Surface wave mitigation by periodic wave barriers under a moving load: theoretical analysis, numerical simulation and experimental validation.

Abstract

Periodic wave barriers (PWB) open a new window for vibration mitigation. However, the Doppler effect is rarely considered in most of the previous investigations on the control of ambient vibration induced by moving loads. This article reveals the significance of the speed and frequency of moving loads on surface waves, and improves the design method of PWB for ambient vibration reduction and isolation. First, the theoretical expression of the main frequency band of surface waves propagating in an elastic half-space caused by a moving load was obtained. Comparisons with the numerical results under three different types of traffic loads were also conducted and good agreement was found.
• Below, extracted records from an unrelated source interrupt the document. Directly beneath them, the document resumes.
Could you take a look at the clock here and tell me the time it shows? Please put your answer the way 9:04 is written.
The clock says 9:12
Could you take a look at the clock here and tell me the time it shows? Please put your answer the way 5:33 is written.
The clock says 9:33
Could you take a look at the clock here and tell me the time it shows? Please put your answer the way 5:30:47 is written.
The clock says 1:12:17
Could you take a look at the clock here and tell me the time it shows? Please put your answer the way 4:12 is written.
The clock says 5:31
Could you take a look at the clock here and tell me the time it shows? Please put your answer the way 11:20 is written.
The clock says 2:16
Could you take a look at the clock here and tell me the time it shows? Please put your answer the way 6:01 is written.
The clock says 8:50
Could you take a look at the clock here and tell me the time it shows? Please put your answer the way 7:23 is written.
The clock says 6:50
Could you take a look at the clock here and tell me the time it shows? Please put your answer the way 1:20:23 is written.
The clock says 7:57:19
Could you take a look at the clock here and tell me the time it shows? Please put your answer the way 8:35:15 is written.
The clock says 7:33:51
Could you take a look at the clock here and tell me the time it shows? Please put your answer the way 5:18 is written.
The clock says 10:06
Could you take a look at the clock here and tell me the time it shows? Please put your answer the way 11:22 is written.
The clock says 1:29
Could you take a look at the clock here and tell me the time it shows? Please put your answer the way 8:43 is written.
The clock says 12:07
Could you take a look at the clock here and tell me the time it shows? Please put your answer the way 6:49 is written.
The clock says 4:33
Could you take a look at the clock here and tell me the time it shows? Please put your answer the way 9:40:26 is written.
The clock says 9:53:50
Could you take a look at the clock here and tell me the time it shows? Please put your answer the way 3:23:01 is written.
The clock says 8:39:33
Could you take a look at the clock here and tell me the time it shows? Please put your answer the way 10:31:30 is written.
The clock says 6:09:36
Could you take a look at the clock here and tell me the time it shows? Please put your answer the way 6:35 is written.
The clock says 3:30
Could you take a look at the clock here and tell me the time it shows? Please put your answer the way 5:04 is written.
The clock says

Second, the theoretical expression and numerical results were verified by experimental studies. Some inherent properties of wave propagation caused by a moving load in an elastic half-space were also revealed. Third, two kinds of PWBs, i.e. periodic empty trench barrier and periodic pile barrier, were introduced to mitigate wave propagation. It has been confirmed that if the attenuation zones of PWB match the target frequency bands given by the theoretical expression, good vibration mitigation can be achieved. This article is part of the theme issue 'Current developments in elastic and acoustic metamaterials science (Part 1)'.